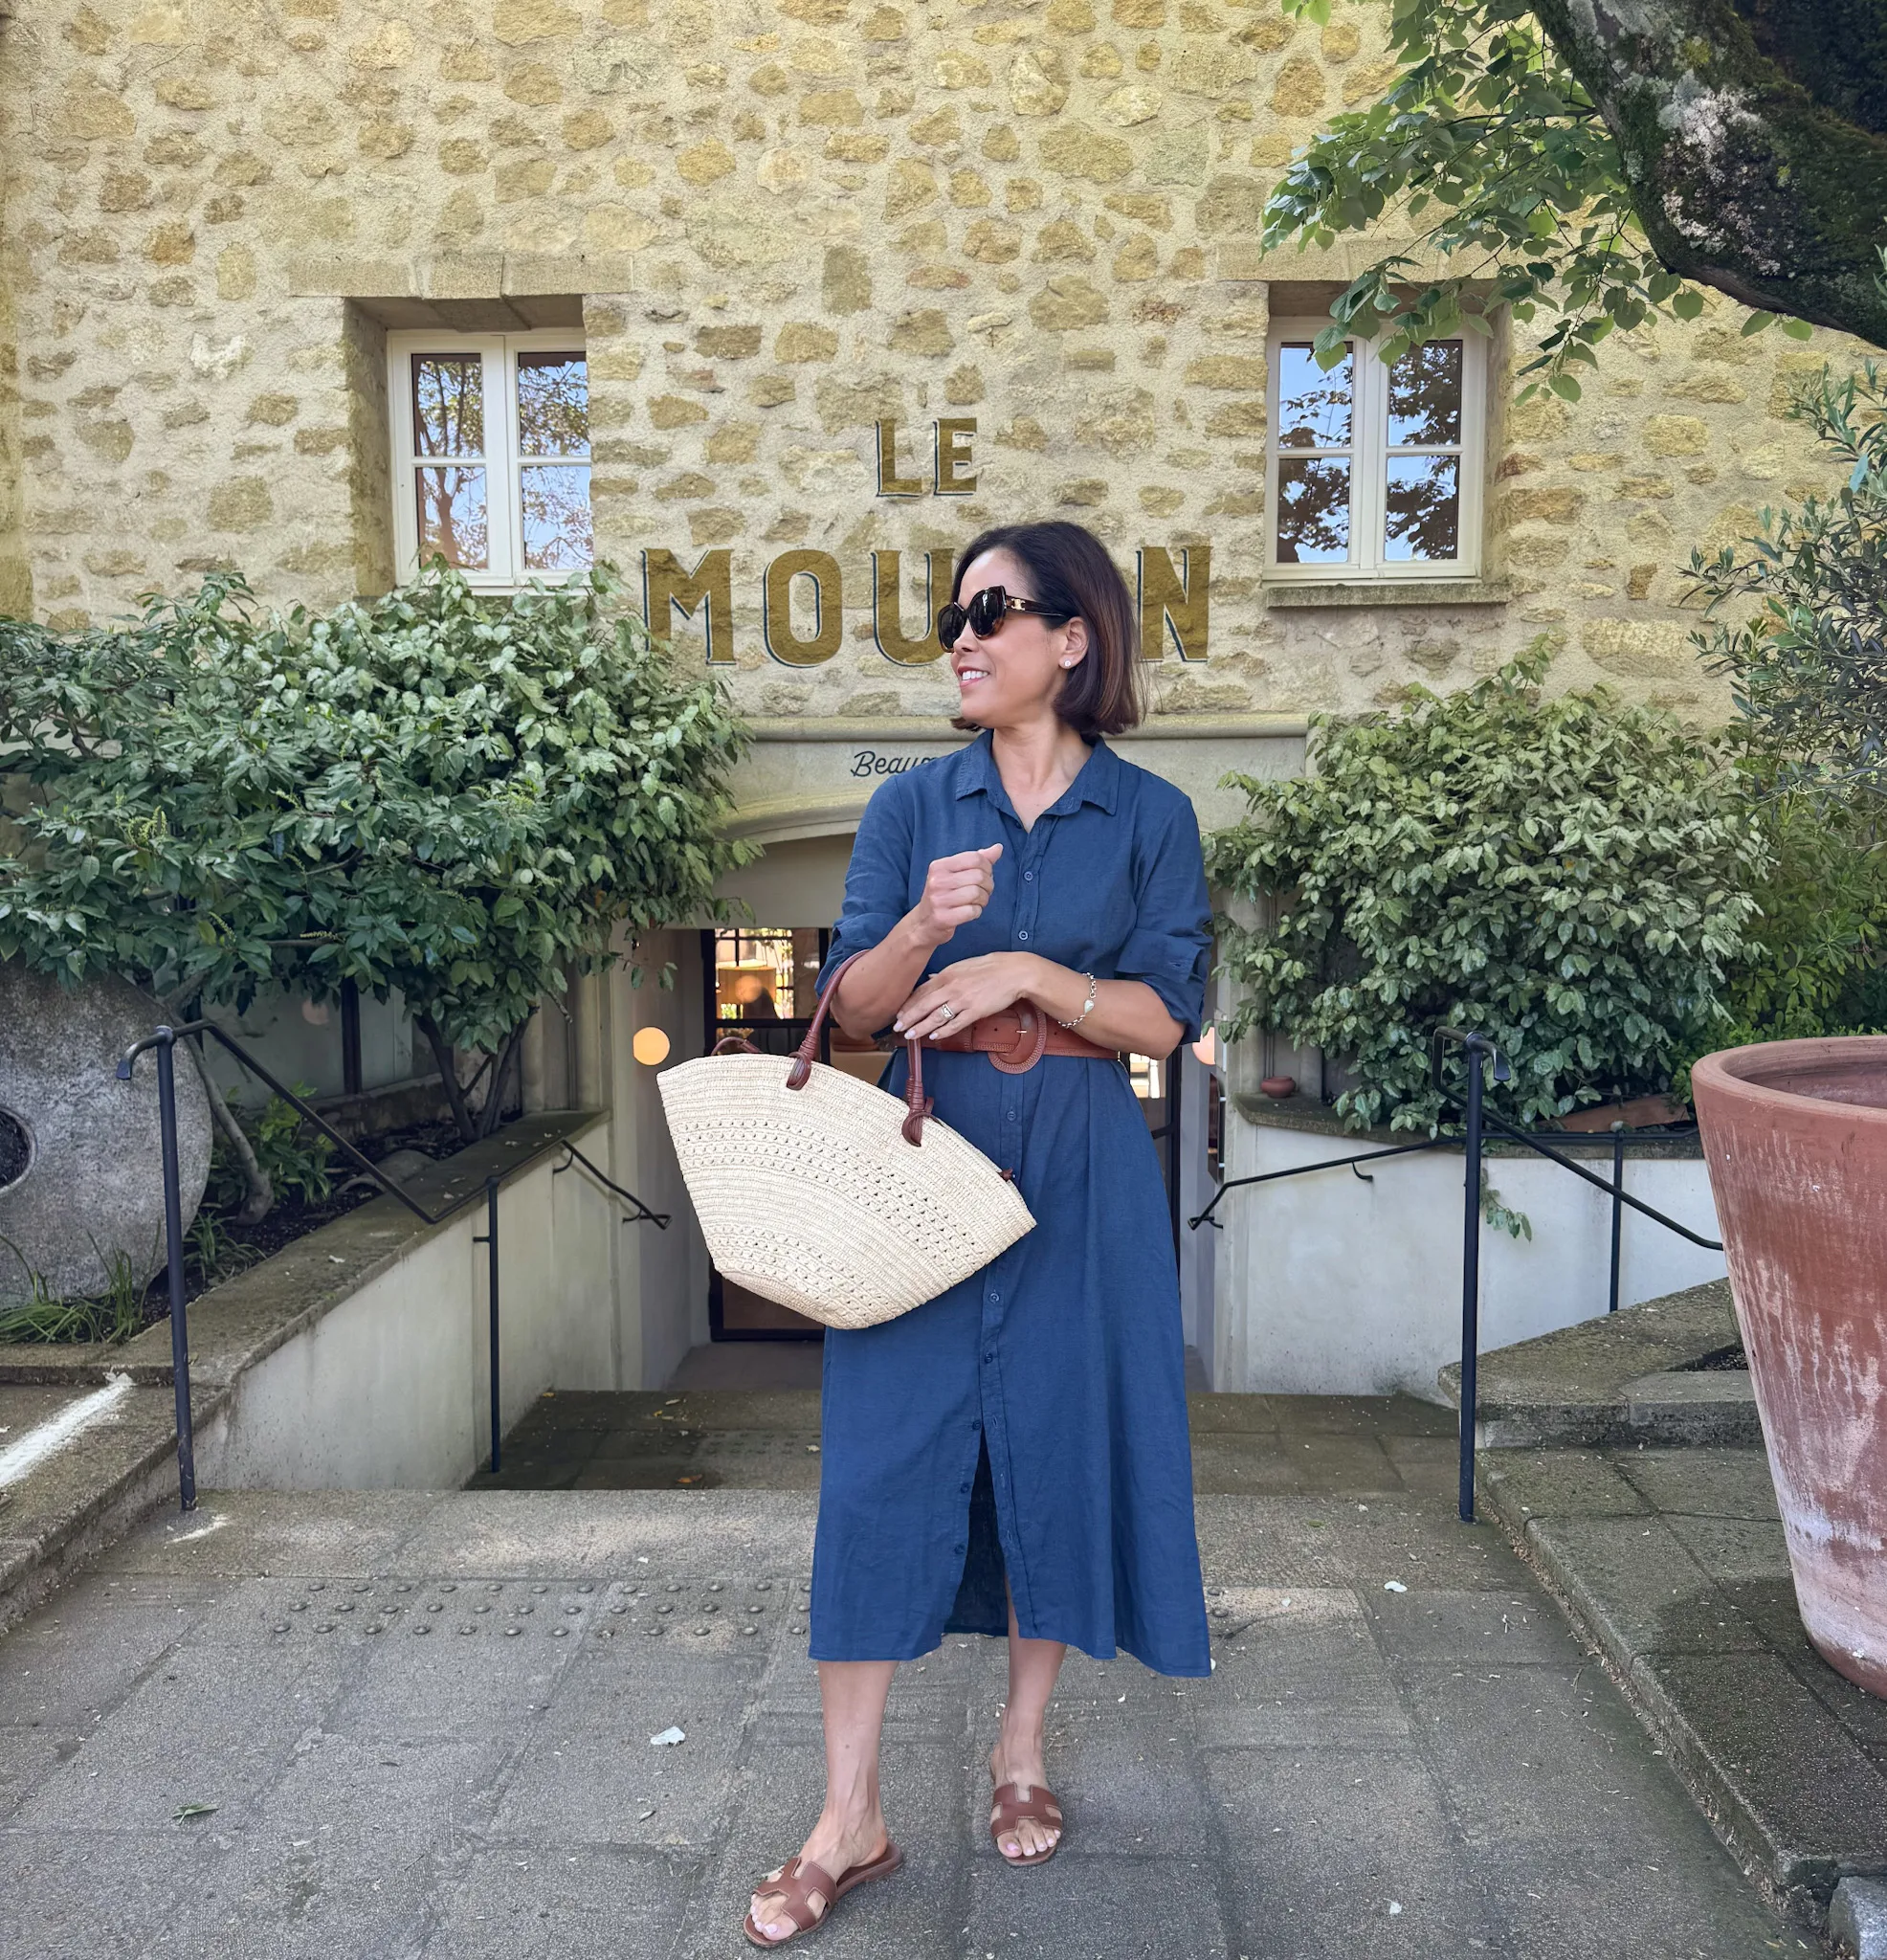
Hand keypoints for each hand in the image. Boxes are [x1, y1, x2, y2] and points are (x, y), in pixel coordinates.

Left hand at [893, 954, 1042, 1042]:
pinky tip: (934, 1037)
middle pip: (924, 1005)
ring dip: (922, 1027)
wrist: (1014, 972)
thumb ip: (946, 974)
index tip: (899, 1013)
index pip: (922, 991)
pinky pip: (955, 1023)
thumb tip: (932, 978)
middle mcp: (951, 987)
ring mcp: (963, 1000)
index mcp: (947, 974)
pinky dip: (943, 1031)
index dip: (909, 1003)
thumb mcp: (964, 966)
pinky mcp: (975, 1011)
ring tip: (910, 1036)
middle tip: (897, 1028)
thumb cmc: (991, 967)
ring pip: (936, 1016)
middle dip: (909, 1018)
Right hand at [910, 843, 1001, 946]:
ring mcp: (938, 900)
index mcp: (939, 866)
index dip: (987, 867)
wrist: (924, 923)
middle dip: (988, 885)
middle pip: (978, 876)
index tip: (985, 875)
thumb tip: (998, 848)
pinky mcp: (942, 918)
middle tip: (983, 892)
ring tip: (977, 902)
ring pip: (977, 893)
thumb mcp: (955, 874)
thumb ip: (977, 860)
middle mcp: (937, 881)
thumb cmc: (944, 895)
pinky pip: (972, 911)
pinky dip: (977, 912)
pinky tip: (969, 912)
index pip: (975, 858)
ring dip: (984, 900)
• • •
» ACTIVITY
The expected output is every line from the material above where "thumb" can be found.

» YOUR SOLUTION
thumb ip: (946, 974)
thumb tip: (932, 978)
thumb mcp: (964, 966)
thumb cmc: (991, 967)
thumb tip: (998, 848)
thumb mcp: (955, 874)
thumb ip: (977, 860)
thumb cmc: (944, 895)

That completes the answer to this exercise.